The fourth trimester, which includes the first 12 weeks after delivery, is a period of transition for both mom and baby. It is a time when the mother is discovering her new postpartum body, learning how to care for her newborn and managing changing hormones. The newborn is adjusting from a warm, dark, consistent womb into a world of unfamiliar sounds, smells and touch. During this time, it is important that mom and baby get the support they need. For mom, this can include a variety of self-care measures. For the infant, it can mean a special set of care-giving practices.

Self-care measures for mom

Sleep

Having a newborn is exhausting, and most new moms report not getting enough sleep. First-time moms are more likely to suffer from sleep deficiency, which can increase the risk for postpartum depression and have a negative impact on relationships. Sleep, which plays a key role in healing, is especially important for recovery after delivery. Taking frequent naps and allowing others to help care for baby may help prevent sleep deprivation.

Personal care

Caring for a newborn is a full-time job and taking time for one’s self is a vital part of parenting. Eating a balanced meal, drinking water throughout the day and bathing regularly are simple, but often forgotten tasks. Once approved by the provider, light exercise has a positive correlation to increased physiological and psychological wellbeing. To achieve the daily recommended 30 minutes of exercise, a woman can do multiple exercise sessions that are as short as 10 minutes.

Accept help

The old saying of “it takes a village” is especially true in postpartum. With a newborn, it’s easy to be overwhelmed with day-to-day responsibilities. Accepting help from others, whether it is an offer to watch baby, cook a meal or clean the house, can help with the sense of overload.

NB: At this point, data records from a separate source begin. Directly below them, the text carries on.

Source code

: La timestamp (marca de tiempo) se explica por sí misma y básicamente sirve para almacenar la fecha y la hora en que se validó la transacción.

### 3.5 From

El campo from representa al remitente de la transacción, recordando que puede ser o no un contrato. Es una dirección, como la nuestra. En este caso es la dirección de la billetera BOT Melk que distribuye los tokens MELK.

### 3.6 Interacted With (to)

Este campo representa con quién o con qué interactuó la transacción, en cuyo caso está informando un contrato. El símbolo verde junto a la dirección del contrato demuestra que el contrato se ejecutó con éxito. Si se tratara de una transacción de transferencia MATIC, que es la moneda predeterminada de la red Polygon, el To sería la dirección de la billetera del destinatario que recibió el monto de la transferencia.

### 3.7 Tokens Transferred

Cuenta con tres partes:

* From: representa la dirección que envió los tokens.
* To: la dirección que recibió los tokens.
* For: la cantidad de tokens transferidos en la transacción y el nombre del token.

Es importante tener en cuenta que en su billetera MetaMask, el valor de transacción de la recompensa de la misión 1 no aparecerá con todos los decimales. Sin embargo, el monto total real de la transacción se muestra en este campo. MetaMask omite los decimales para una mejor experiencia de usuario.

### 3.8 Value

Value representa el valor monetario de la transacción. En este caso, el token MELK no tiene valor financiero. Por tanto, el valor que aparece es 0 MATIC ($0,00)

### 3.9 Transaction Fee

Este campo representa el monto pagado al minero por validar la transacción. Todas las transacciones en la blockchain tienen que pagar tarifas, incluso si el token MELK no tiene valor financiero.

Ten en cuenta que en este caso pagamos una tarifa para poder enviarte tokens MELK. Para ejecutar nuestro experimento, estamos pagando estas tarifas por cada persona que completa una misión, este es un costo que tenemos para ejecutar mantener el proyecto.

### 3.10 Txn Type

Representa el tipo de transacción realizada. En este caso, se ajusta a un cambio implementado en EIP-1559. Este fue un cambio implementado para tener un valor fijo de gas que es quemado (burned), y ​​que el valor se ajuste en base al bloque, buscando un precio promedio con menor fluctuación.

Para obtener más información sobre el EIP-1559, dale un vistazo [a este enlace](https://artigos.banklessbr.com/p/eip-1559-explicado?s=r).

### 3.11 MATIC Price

Newborn care-giving practices

Skin to skin

The warmth and closeness of skin to skin feels like a familiar womb-like environment. Studies have shown that prolonged skin to skin contact has a positive impact on a newborn’s ability to grow and gain weight, maintain temperature and blood glucoses, and reduce the amount of crying.

Movement

Much like the warmth and closeness of skin to skin, movement is a key part of recreating life in the womb. Rocking, bouncing, or carrying baby in a sling carrier mimics the soft and gentle movements of the womb.

Swaddle

Safely swaddling an infant in a sleep sack is another great way to imitate the womb. Many babies will sleep better, be more relaxed, and cry less when swaddled, especially if combined with movement.

Weeks after finding out that my infant and I were experiencing the fourth trimester, life with a newborn became easier and more consistent. My baby didn’t need to be held all the time. He cried less and had a more regular schedule. I felt more confident as a mother, better rested, and comfortable in my new post-baby body. I was happy that I reached out to a provider and learned about the fourth trimester. This education not only helped me to understand my needs and emotions as a new mom, but also the needs and behaviors of my newborn. Whether you are a new mother or an experienced mom, take it from me: Reach out to a pediatrician or OB, prenatally or in postpartum, for advice and guidance on what to do in the fourth trimester.